In this academic model, the limitation of inpatient "systole" to 4 to 6 months puts substantial pressure on the individual and the system to find meaningful, remunerative activities for the remaining months of "diastole." For some of our hospitalists, diastole includes a significant role as an ambulatory clinician and clinical teacher. For many others, however, diastole focuses on leadership of key teaching programs, inpatient consultation, a hospital administrative role, or funded research. Much like the cardiac cycle, hospitalist diastole is an active process that uses substantial energy, although less intensively than during systole.

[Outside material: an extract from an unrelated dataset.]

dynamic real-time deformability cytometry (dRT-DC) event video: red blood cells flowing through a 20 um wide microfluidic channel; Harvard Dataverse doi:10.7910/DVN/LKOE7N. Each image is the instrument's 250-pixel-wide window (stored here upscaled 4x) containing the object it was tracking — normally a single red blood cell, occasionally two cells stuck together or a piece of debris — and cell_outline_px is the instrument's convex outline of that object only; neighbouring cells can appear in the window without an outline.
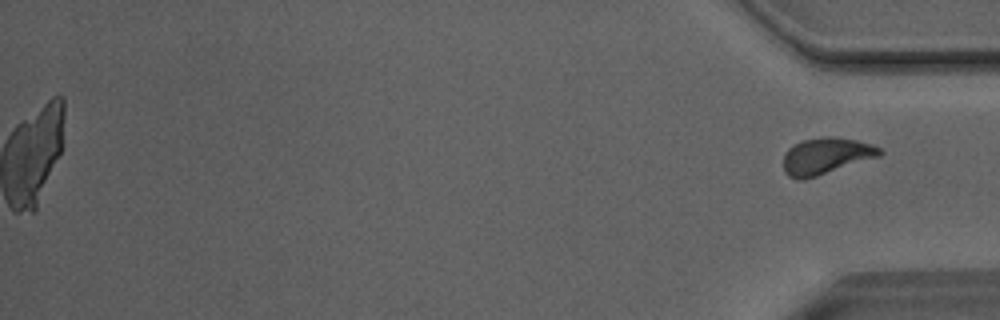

Chronic tachycardia produces a cardiomyopathy that is due to catecholamine overstimulation and is exacerbated by inadequate diastole. Cardiomyopathy is often complicated by diastolic dysfunction as well as systolic dysfunction. In my opinion, the durability of hospitalist careers, and hence our ability to attract and retain outstanding physicians to such careers, will be partly related to solving the challenge of systolic load but will be even more dependent on diastole's duration, sustainability, value, and remuneration.